Камарису наскучили разговоры, он лег, положив голову на плащ и подобрав под себя длинные ноги, как маленький ребенок, и заснул. Мириамель, Изгримнур и Кадрах смотрели друг на друга в мерцавшем свете костра. Невидимые птицы, которые смолкли, когда Тиамак покинул лагерь, возобновили свои разговоры осипшими голосами.
— Он кажется очень печальным, — заметила Мириамель.
Изгримнур зевнул.
— Он держится спокойно — по-своему.
— Бедняга. — Мириамель понизила голос, опасаясь, что вранн мог вернуться и услышать ее слова. Никому не нравится, когда его жалеют. — Он очень много знает о растениях и цветах. Как жаль, что ему приходится жить там, где окружающие его не понимают.
— Не он один сталкивается с похожими проблемами, — сказал Кадрах, казалось обращаясь к самому себе.
Мириамель наблюдала за маленьким оленем с белыми пятнышками и круглыми глазами, который спустился к воде, чтобы напиться. Она затаила дыхание, пока олень крался по песчаному берегу, всего в трех локтях от лодки; стояла сильная жара, и ее спутники молчали, поэтому ничто не могло спугнуть оленя. Мириамель положила подбородок на край лодки, наслаждаясь грациозными движениями животного.

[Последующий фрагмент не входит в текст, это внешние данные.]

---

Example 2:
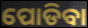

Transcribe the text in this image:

ପୋଡିବା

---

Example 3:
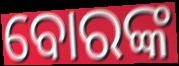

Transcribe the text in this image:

ବୋରଙ୍କ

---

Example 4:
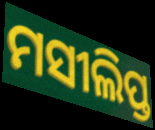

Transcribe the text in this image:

ମସୀଲିପ୍ତ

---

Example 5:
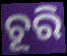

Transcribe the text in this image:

ଚୂରି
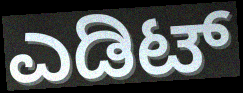
ಎಡಿಟ್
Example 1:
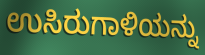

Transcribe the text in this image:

ಉಸಿರುಗಾಳಿಯನ್ನು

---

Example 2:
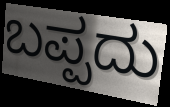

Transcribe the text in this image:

ಬಪ್ಪದು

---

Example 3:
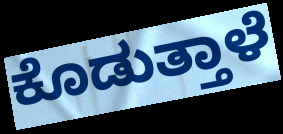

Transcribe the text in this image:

ಕೊಡುತ್ತಾಳೆ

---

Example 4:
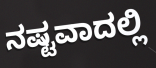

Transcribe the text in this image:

ನಷ್ಟವಾದಲ್ಲಿ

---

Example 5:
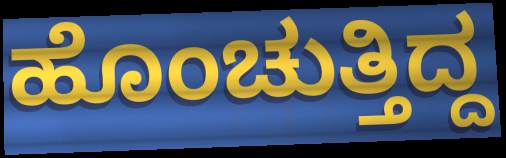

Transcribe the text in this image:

ಹೊಂಚುತ್ತಿದ್ದ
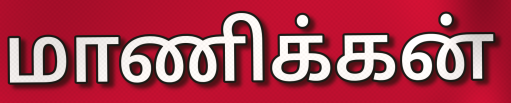
மாணிக்கன்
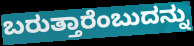
ಬರುತ್ತಾರೆಂಬುದನ್ನು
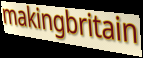
makingbritain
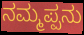
ನಮ್ಮಪ್ಪನು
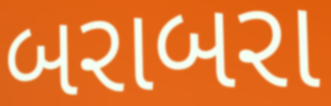
બરાબરા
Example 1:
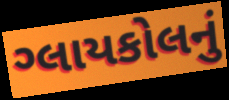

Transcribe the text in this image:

ગ્લાયકોલનું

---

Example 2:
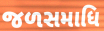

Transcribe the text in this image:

જળસમાધિ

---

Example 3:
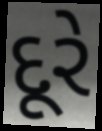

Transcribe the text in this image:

દૂરે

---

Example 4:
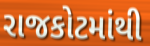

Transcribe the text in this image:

રાજકોટમાંથી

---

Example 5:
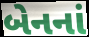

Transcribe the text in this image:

બેનનાં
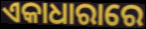
ଏକାଧାରାରେ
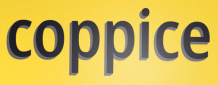
coppice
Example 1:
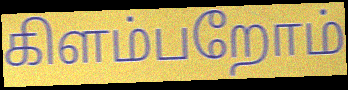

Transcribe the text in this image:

கிளம்பறோம்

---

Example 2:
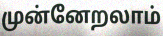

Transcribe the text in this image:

முன்னேறலாம்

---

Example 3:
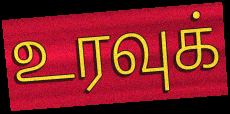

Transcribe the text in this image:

உரவுக்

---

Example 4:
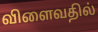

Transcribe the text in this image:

விளைவதில்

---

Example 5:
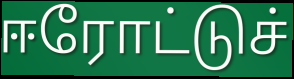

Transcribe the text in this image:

ஈரோட்டுச்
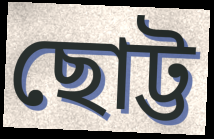
ছোট্ট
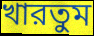
খারতুম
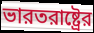
ভারতরাষ্ট্রের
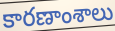
కారణాంశాలు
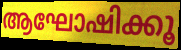
ആഘോഷിക്കൂ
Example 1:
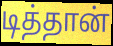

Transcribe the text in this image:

டித்தான்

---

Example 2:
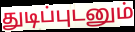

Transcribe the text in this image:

துடிப்புடனும்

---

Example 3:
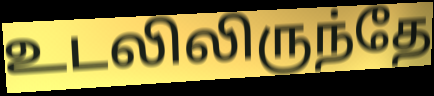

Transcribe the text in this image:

உடலிலிருந்தே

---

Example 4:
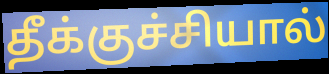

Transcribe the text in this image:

தீக்குச்சியால்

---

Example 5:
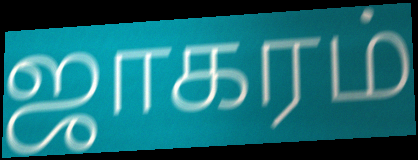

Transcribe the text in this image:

ஜாகரம்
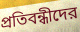
প্রতিবন্ধীদের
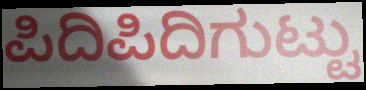
ಪಿದಿಪಿದಿಗುಟ್ಟು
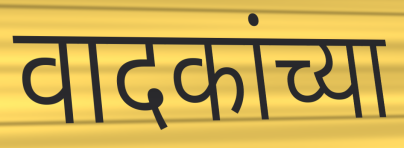
वादकांच्या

Когда олень опустил морду в мутную воду, оттуда внезапно выскочила зубастая пасть. Олень не успел отпрыгнуть, и крокодил утащил его в коричневую темноту. Осталась лишь легкая рябь, расходившаяся кругами по воде. Мириамель отвернулась, к горлу подступила тошнота, и она почувствовала страх. Как быстро пришла смерть!

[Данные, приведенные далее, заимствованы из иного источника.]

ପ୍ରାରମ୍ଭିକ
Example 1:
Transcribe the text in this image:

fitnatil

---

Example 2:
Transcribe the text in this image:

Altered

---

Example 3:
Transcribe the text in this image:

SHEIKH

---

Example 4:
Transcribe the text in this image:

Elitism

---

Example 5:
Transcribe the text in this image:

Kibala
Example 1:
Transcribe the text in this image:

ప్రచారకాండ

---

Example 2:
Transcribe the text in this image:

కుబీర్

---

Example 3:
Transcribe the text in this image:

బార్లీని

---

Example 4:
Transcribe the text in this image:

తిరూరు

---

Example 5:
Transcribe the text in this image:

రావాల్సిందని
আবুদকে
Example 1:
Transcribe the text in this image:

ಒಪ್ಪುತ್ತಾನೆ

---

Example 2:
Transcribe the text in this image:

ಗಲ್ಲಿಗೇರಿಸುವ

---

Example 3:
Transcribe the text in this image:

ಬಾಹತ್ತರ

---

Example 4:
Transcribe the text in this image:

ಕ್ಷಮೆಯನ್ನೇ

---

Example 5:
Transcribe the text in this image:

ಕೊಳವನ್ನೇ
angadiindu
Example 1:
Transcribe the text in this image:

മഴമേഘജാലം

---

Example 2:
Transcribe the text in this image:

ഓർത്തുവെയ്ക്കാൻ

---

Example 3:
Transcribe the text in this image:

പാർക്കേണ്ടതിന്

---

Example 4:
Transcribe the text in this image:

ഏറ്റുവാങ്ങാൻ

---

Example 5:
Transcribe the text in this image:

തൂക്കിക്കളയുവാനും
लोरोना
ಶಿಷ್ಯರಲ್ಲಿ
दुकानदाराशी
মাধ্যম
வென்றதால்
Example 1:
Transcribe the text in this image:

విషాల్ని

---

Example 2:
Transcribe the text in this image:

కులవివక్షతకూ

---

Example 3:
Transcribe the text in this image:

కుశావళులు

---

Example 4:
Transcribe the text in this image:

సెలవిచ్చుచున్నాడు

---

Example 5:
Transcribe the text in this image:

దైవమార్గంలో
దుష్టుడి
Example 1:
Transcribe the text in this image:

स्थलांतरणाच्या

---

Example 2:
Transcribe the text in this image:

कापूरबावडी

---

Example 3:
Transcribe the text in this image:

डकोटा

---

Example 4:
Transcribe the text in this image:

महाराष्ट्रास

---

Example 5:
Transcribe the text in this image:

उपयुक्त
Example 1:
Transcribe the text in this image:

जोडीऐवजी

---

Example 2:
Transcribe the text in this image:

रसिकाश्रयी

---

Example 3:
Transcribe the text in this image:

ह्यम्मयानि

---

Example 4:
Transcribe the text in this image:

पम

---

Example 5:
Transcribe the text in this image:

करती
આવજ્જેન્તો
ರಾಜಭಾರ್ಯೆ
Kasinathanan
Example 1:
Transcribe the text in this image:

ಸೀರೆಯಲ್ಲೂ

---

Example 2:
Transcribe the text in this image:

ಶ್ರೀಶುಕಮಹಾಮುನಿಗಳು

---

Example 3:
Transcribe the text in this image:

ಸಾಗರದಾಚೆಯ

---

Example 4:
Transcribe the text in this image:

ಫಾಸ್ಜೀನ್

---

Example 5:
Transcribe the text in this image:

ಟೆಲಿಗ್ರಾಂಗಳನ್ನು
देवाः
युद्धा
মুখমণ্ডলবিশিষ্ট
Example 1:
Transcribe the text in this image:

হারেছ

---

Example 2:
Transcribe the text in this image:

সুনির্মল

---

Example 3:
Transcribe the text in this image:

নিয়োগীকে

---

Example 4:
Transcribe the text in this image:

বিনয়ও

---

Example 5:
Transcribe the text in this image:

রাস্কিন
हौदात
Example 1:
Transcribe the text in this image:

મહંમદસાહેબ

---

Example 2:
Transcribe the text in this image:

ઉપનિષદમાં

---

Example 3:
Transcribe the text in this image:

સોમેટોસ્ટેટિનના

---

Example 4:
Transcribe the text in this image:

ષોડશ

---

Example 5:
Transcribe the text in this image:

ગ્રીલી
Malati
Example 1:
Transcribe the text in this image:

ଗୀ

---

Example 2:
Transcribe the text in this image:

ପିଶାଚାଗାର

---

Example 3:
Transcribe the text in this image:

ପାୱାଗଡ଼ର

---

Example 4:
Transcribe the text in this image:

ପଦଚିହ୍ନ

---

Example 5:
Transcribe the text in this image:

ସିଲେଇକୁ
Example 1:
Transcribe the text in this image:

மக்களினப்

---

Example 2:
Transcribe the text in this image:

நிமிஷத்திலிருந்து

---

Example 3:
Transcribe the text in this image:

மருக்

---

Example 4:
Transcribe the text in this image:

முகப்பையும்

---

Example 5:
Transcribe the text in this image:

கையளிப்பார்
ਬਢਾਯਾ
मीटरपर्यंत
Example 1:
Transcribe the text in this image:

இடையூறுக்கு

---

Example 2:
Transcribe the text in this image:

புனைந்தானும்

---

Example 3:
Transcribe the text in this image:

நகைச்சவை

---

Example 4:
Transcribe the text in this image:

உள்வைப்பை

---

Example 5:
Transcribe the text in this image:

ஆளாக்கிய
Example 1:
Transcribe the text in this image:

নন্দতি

Чем больше она смотрела по сторонам, тем более ненадежным местом казался ей Вранн, место, где шумела листва, перемещались тени и никогда не прекращалось движение. Всякий раз, когда она замечала что-то красивое — крупные алые цветы, похожие на колокола, которые пахли так же сильно, как вдова из Наббана, или колибри, похожие на застывшую радугу, — она видела что-то уродливое, вроде свисавших с ветвей огромных серых пауков, величиной со столовую тарелку.

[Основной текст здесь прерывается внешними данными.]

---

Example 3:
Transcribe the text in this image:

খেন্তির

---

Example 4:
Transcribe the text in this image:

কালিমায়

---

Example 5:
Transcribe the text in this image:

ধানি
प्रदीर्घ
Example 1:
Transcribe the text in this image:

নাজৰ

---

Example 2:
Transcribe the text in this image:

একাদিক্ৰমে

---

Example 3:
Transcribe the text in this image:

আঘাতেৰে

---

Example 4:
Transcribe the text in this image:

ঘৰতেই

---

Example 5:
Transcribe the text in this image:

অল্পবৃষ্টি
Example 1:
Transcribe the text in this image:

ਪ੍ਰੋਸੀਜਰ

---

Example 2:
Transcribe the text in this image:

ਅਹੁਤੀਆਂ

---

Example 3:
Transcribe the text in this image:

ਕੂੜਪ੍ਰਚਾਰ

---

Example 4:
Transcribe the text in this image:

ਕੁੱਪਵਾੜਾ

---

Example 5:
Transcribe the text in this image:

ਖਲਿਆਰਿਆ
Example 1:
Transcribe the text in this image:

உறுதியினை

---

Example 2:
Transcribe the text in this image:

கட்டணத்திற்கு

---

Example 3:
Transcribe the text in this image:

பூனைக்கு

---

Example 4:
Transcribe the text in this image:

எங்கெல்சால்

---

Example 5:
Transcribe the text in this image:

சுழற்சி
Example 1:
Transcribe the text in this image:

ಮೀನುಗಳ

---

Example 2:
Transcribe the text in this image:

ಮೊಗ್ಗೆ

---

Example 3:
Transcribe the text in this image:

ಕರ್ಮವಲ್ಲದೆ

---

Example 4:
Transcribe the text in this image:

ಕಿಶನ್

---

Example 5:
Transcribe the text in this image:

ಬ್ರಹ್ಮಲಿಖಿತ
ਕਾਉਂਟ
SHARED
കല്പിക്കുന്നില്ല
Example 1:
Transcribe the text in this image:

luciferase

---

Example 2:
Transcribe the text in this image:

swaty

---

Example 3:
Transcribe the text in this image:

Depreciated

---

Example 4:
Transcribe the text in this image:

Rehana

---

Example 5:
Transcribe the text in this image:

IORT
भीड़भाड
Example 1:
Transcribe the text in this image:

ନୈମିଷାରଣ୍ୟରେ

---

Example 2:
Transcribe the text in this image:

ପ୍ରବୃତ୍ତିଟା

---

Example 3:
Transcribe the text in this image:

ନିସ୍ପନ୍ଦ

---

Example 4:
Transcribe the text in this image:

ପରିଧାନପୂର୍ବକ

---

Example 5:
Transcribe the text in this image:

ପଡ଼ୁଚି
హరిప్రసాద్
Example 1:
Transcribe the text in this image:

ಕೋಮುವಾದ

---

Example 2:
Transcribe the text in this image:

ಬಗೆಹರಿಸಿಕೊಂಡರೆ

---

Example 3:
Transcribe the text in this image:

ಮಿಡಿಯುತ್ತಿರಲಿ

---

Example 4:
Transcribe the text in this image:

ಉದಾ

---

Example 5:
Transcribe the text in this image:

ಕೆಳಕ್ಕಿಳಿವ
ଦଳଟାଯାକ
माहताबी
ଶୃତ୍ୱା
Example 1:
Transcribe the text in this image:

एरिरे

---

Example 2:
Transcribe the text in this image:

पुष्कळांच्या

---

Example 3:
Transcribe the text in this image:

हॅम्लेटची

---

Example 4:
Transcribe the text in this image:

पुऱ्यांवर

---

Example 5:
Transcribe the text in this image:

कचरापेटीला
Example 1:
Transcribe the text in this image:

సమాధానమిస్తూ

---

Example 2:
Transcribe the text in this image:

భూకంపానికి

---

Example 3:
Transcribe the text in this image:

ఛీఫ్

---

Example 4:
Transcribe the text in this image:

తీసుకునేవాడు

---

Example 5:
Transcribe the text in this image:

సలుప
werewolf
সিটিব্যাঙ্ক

Среди деревьев порхали разноцветные птицы, на ветвях сидели насмешливые обезьяны, пятнистые змеи свисали вниз, точно распухшие лианы. На закате тучи летучих мышей слетали с верхних ветвей и превращали небо во вращавшуюся бурю крыльев. Повсюду гудели кусачие насекомые, чьи крылышки поблескивали в неверных лучах заходившего солнца. Даже растительность перемещалась и меняла форму, водоросли раскачивались на воде после каждой волны. Вранн представлялся Мириамель гобеленом, каждая нить которого находилась в движении. Все здесь было живым.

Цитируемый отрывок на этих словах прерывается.